You may have seen a set of photographs that have been going around the ‘Net lately of what purports to be “one of the world’s last uncontacted tribes,” taken in Brazil at the Peruvian border. The photos, released by nonprofit group Survival International, are intended to raise awareness about the dangers of illegal logging in Peru. You may recall, however, that in 2008, Survival International was embroiled in controversy when it released a different set of photos of undiscovered tribespeople in the Amazon on the Peruvian border; as it turned out, the existence of the tribe had been known since 1910, though it did not maintain regular contact with the outside world. So what’s the story this time around?
Though these are new photos from what Survival International released before, they’re credited to Gleison Miranda, to whom a 2008 BBC article credited the last batch of photos. While a 2008 National Geographic article says the name of the tribe in those photos remains unknown, the director of Survival International tells Wired that the Indians in the 2011 photos appear to be Panoan. (That the tribe has a name again gives the lie to the notion that they’re truly undiscovered.)
Update: A commenter who self-identifies as being affiliated with Survival International corrects us on this point. He or she writes, “The tribe are not named “the Panoan”. This refers to a language family which the tribe probably belongs to, judging from their appearance – but this is conjecture as so little is known of them.”
To call these photos a “hoax,” as happened the last time around, would be misleading; these aren’t a bunch of São Paulo residents in costumes.

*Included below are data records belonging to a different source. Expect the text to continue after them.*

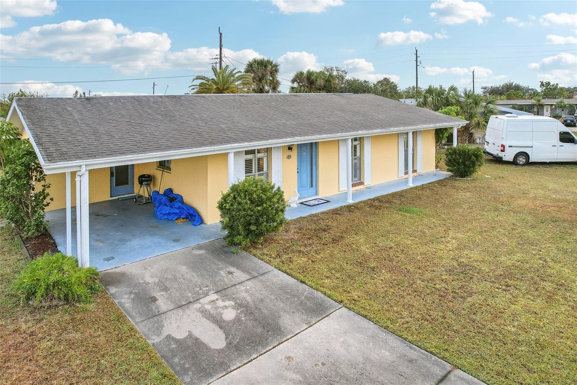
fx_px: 353
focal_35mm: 22
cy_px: 192
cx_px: 288
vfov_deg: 57.2
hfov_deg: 78.6
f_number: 2.8
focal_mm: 8.4
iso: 100
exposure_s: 1/320
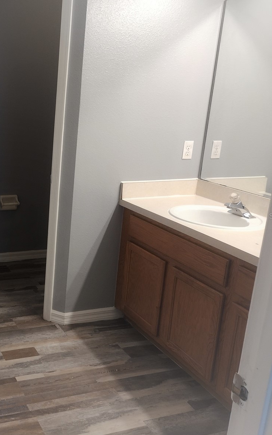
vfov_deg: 50.4
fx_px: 462
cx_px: 8
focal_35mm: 39
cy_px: 216
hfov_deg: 30.7
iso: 224
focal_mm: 4.71
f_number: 1.7
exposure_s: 1/60
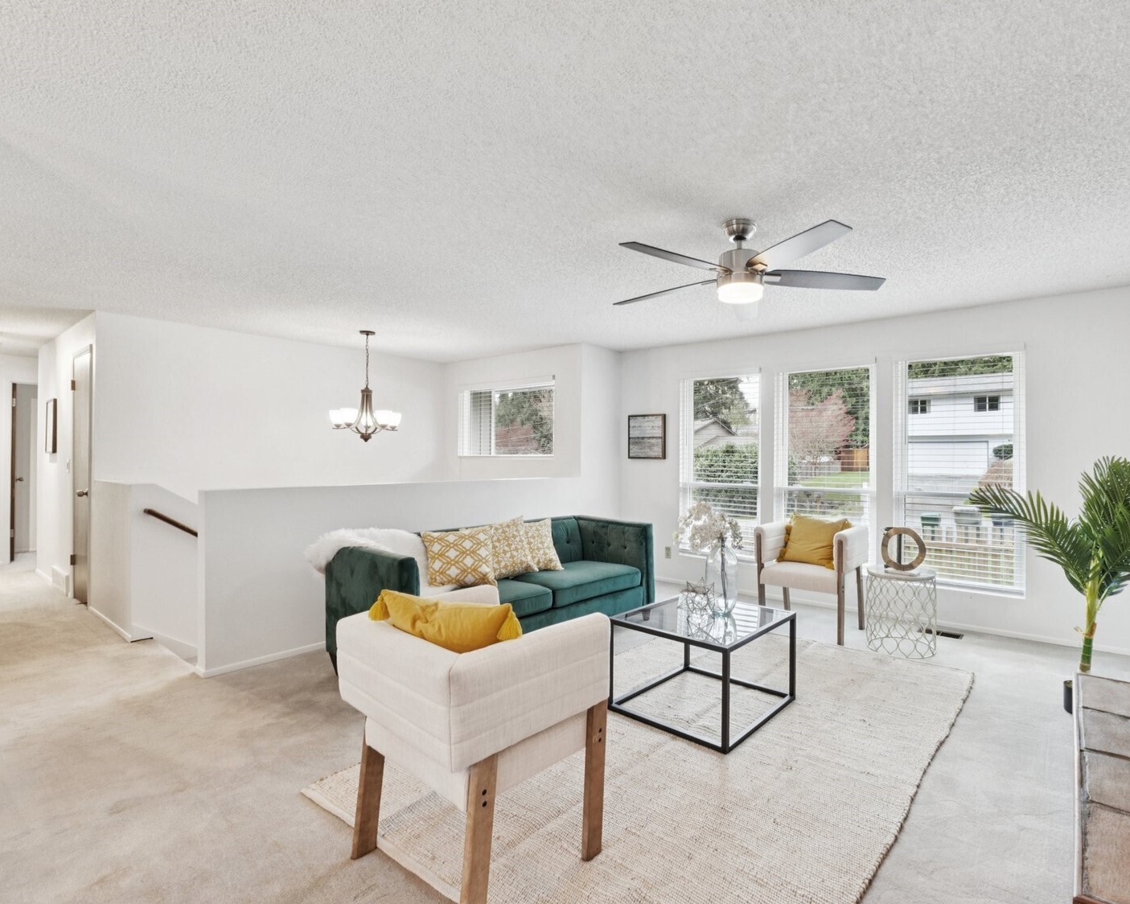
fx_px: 569
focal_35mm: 17
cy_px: 452
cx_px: 664
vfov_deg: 77.0
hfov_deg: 88.8
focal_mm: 10
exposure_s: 1/6
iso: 250
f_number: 9
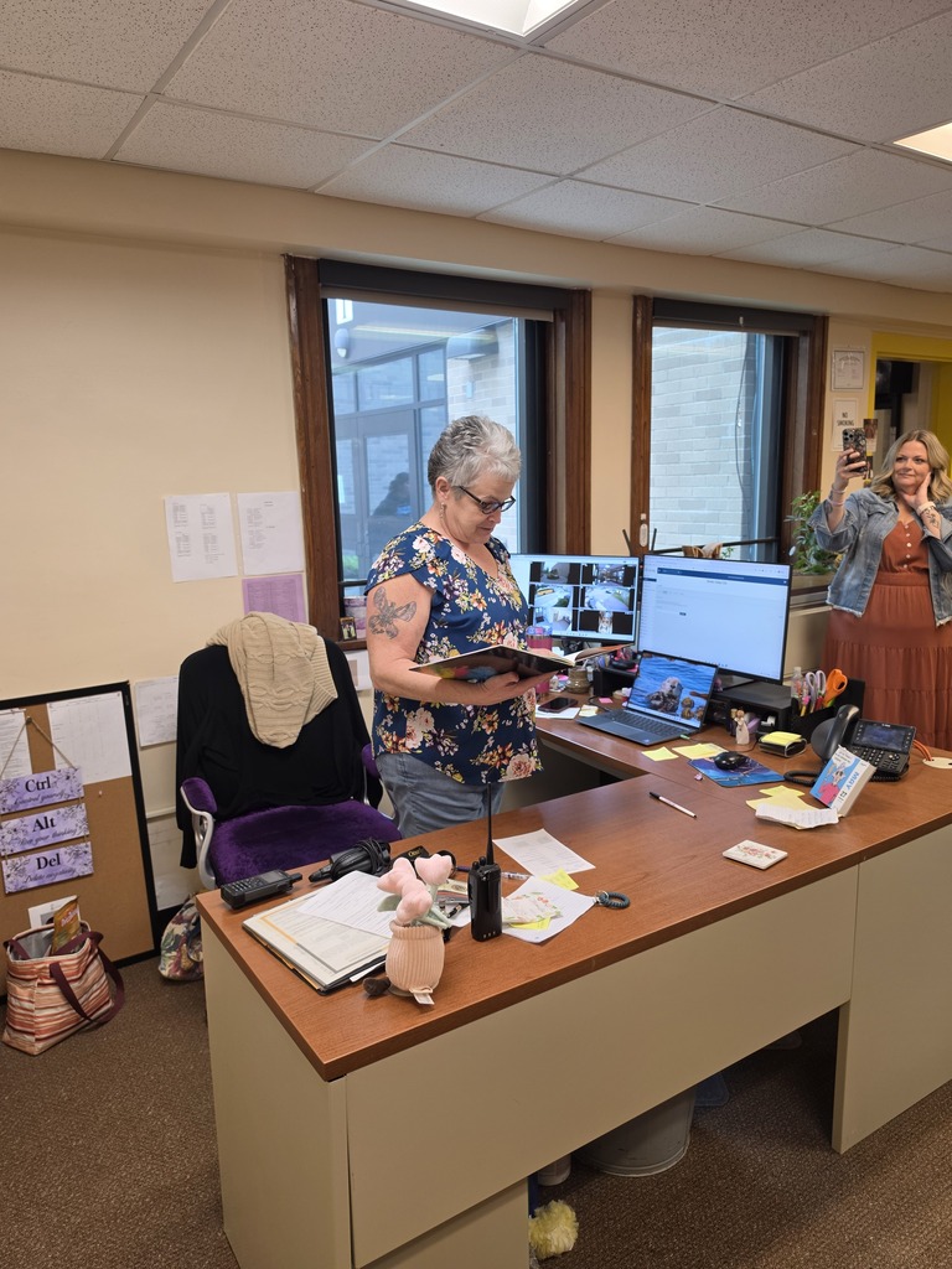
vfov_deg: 73.9
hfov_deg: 58.9
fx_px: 843
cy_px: 634
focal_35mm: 23
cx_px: 476
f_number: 1.4
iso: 100
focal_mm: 6.5
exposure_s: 1/120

And though you may notice the presence of a metal pan in the photo above — hoax, right? — the Survival International website freely admits in a hover-over that this was likely acquired via inter-tribal trading networks. (Again: to have an inter-tribal trading network is to have some sort of contact with someone.) Still, Survival International is splitting hairs a little bit with its designation of the tribe as “uncontacted,” and it plays this up: Its website is called uncontactedtribes.org, and it introduces the photos in huge boldface as “Astonishing new photos of one of the world’s last uncontacted tribes.”
When a controversy blew up about the 2008 photos, Survival International affected astonishment that anyone would think that “uncontacted tribes” meant “tribes that no one knew about”: “Some of the media got very carried away and started talking about undiscovered tribes,” Watson told LiveScience. “There was this interpretation that this was a completely new tribe, completely undiscovered, without bothering to check with sources. Neither the Brazilian government nor Survival has ever used that word, and ‘uncontacted’ means they don’t have any contact with outsiders … They almost certainly know about the outside world. We mean ‘having no physical contact,’ living in a very isolated way in the Amazon.”
So no, this isn’t a “hoax” — the Observer apologized to Survival for designating the 2008 story as such — but by leading with the rather loaded word “uncontacted” and not bothering to really define it on their site or mentioning that by its internal definition, you can be “uncontacted” but still have contact with other tribes which may themselves have contact with the outside world, Survival invites the media’s inevitable sensationalization of this story, to be followed by the backlash against it and the charges of hoaxdom, as happened in 2008. Maybe it doesn’t mind — it did get lots of coverage in 2008, after all, through both the hyperbole and controversy phases, and it presumably has the numbers on how well that ‘worked’ for it vis. its fundraising and petition-signing goals — but it sure does risk associating uncontacted Amazonian tribes with snopes.com articles and late-night punchlines rather than, you know, the dangers of illegal logging. (Hey, remember that?) As David Pescovitz writes, “Whether any of these people are uncontacted, undiscovered, or just very isolated concerns me less than that their home is being needlessly annihilated”; but the way this has been packaged, I smell another devolution into an “is this a hoax/isn’t this a hoax” nontroversy instead, but hopefully I’m wrong.